Wilderness Society joins global coalition with concerns over businesses attempting to greenwash their impacts on nature.

Wilderness Society joins global coalition with concerns over businesses attempting to greenwash their impacts on nature.

Banks, investors and companies have developed tools to understand their climate impacts and the risks that climate change creates for them. Yet over half of the world’s economic output is dependent on nature, and nature is deteriorating worldwide at an alarming rate.

Businesses have yet to understand their impacts on nature and the risks nature destruction creates.

The Taskforce on Nature-related Financial Disclosure was established in 2021 to respond to this need by creating a common way for companies to report on nature-related risks and impacts, called a ‘nature risk management and disclosure framework’. The idea is to help financial institutions and companies take nature into account when making business and financial decisions. The end goal of this framework is that global financial players, once they become more aware of how much they are at risk from biodiversity loss, will act to help protect nature rather than destroy it. 

However, the Taskforce’s work, still in development, is currently on the path to being a shield to protect companies from needing to take action, i.e. a greenwashing scheme, rather than exposing key risks and driving change. 

The Wilderness Society, together with 47 civil society organisations across the world, has signed an open letter to the TNFD expressing ‘profound concerns’ that the process is undermining the real solutions to the nature crisis. While it states it takes a science-based approach, the Taskforce’s process has lacked transparency and has failed to properly involve civil society organisation: instead it is made up of 34 global corporations, including several with a highly concerning environmental and human rights track record. 

In its current form, the TNFD essentially says that a company is doing right by nature if it uses the framework – but the framework doesn’t even require companies to look at their harmful impacts on biodiversity. It also ignores companies’ potential impacts on human rights and doesn’t ask businesses to make their supply chains more transparent. In its current state, the TNFD has serious flaws and is set to facilitate greenwashing instead of moving money away from destructive activities. 
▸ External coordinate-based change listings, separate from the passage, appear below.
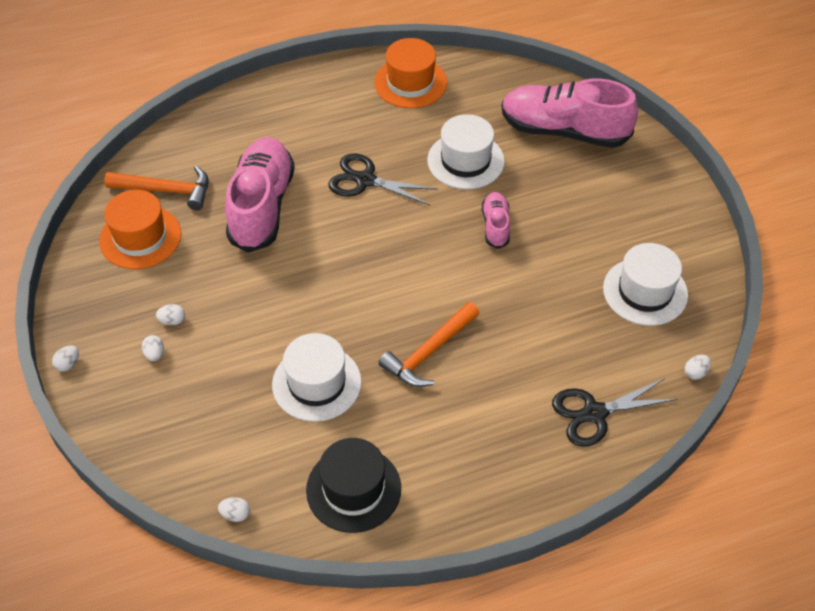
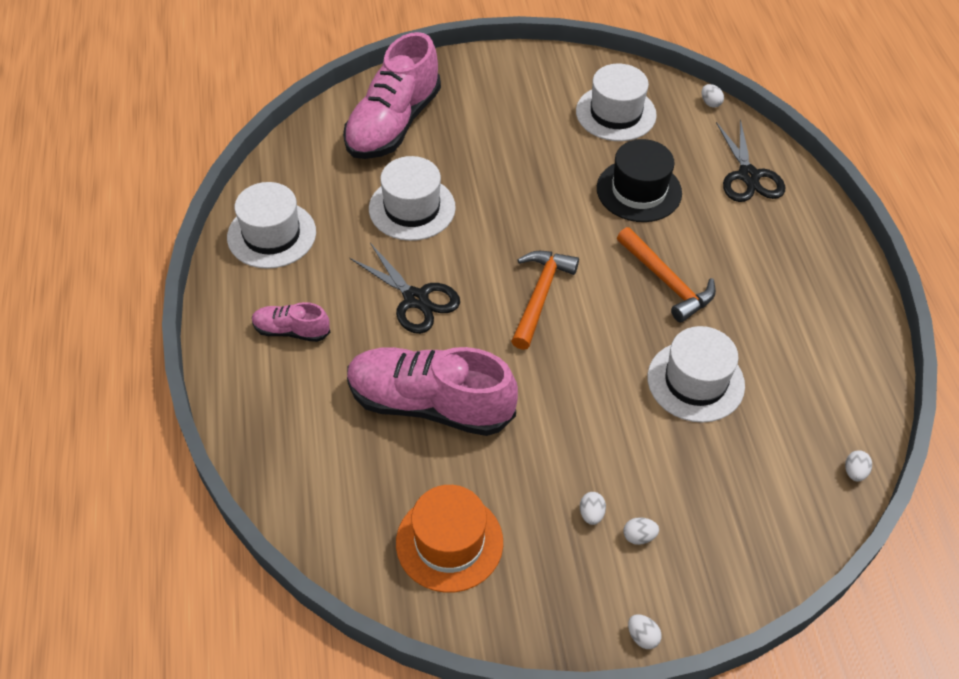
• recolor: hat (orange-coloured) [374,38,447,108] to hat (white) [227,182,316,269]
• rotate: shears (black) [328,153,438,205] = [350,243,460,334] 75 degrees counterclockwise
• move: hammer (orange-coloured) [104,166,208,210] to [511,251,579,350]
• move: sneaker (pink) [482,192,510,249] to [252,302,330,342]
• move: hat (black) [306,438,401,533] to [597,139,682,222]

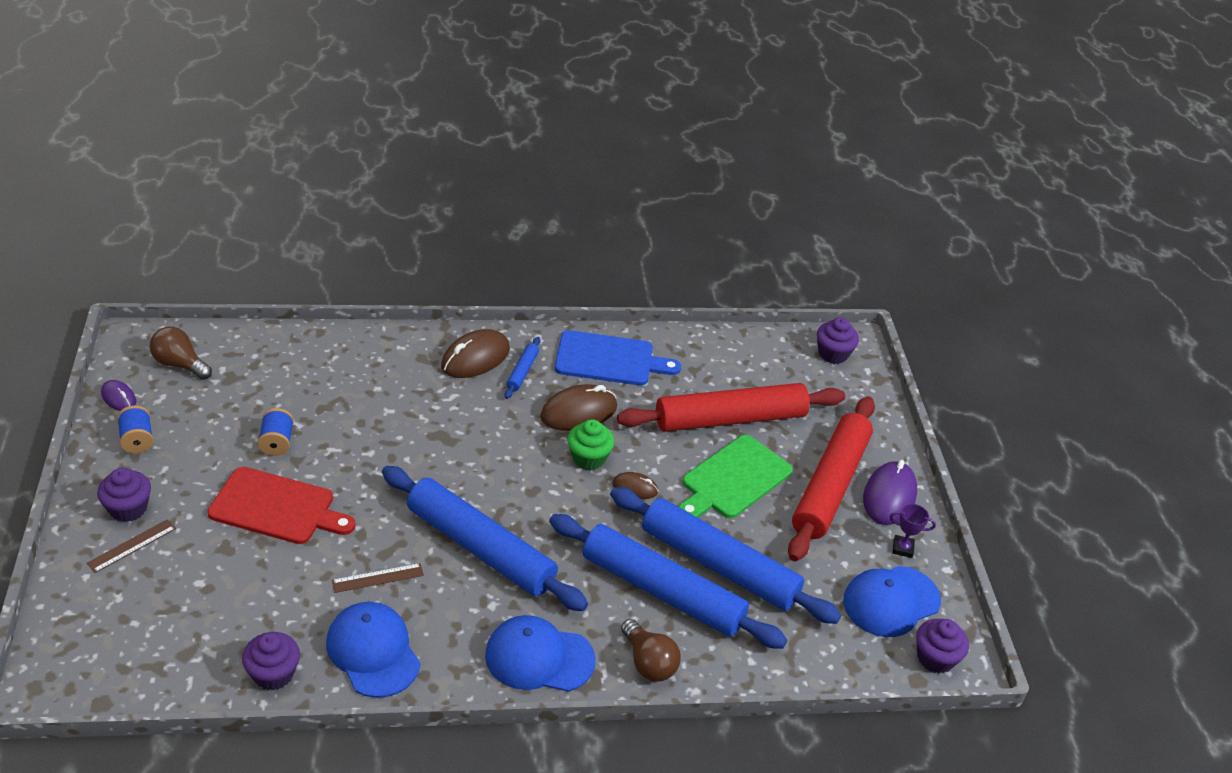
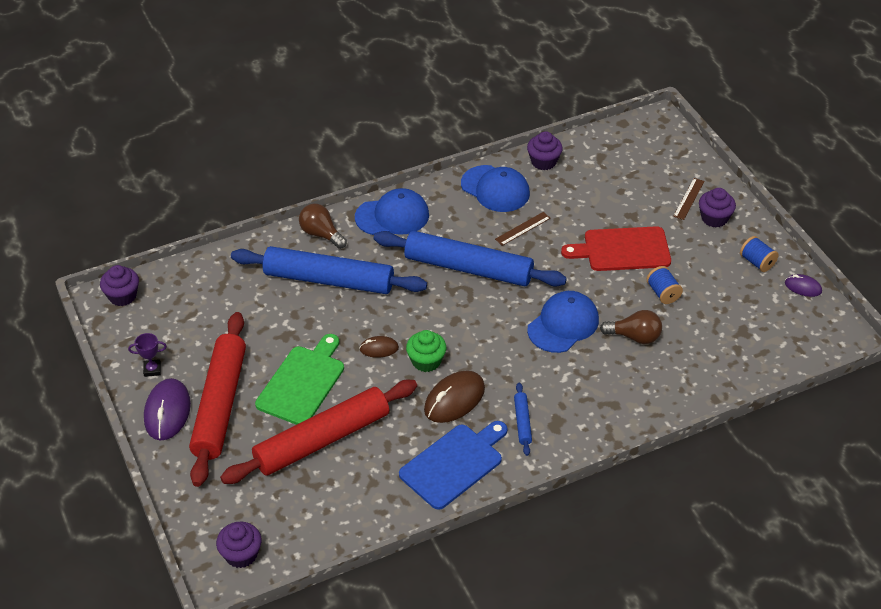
• move: bulb (dark brown) [150,327,212,380] to [600,310,662,344]
• delete: PC mouse (dark brown) [441,329,510,378]
• rotate: cutting board (cobalt) [555,330,681,385] = [399,421,507,510] 150 degrees clockwise
• delete: pastry roller (cobalt) [610,487,841,624]
• move: peaked cap (cobalt) [843,566,941,637] to [527,291,599,353]

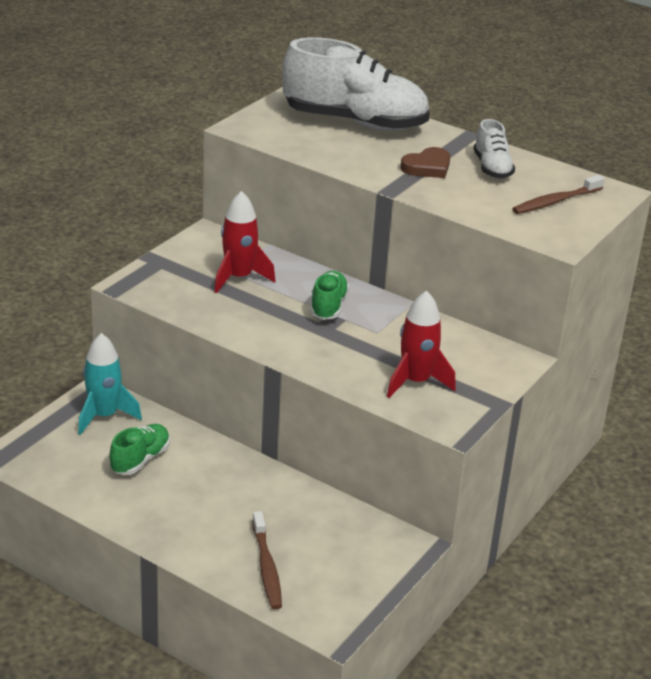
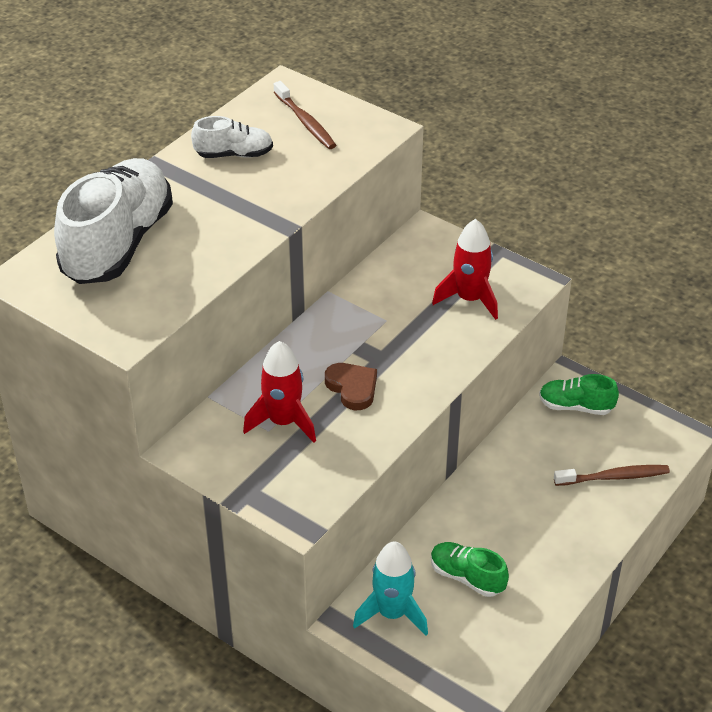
• move: heart shape (dark brown) [400,147,450,178] to [325,363,377,410]
• move: sneaker (green) [310,271,349,320] to [539,374,619,415]

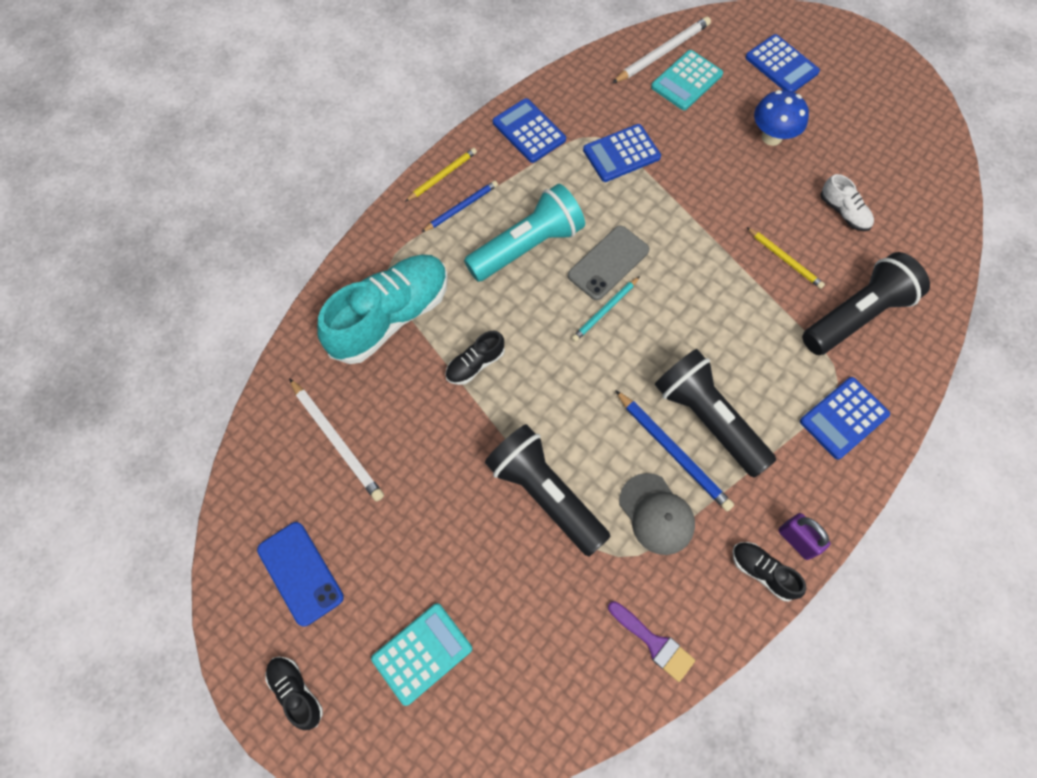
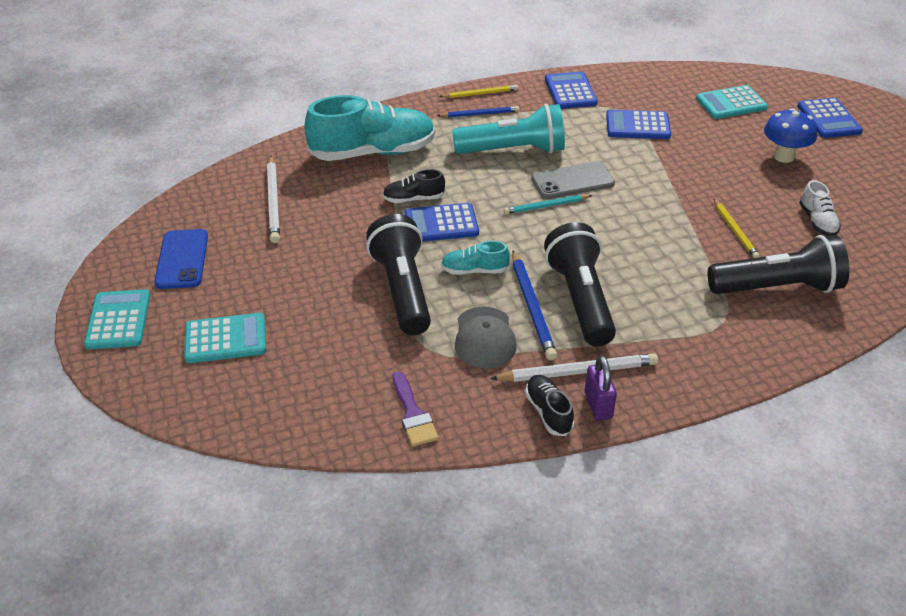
• move: pencil (white) [612,16,711,83] to [490,353,658,382]
• move: adding machine (cobalt) [800,377,890,460] to [405,203,479,242]
• replace: sneaker (black) [266,657,323,730] to adding machine (turquoise) [84,289,150,350]
• insert: sneaker (turquoise) [441,241,510,275]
Tim Beshara, Manager of Policy and Strategy at the Wilderness Society, says: “The world needs a hard-edged biodiversity disclosure regime that will facilitate the movement of money away from destructive activities. We don’t need a bookclub for industry lobbyists to greenwash capital’s complicity in the biodiversity crisis. So many of the participants and stakeholders that have leapt upon the TNFD have been the very same industry groups and companies who have actively campaigned against environmental and First Nations rights in Australia for the last 50 years. To see their participation in the TNFD without any consequent indication that they are changing or willing to change their approach is ringing alarm bells for us. We are looking for something better than this.”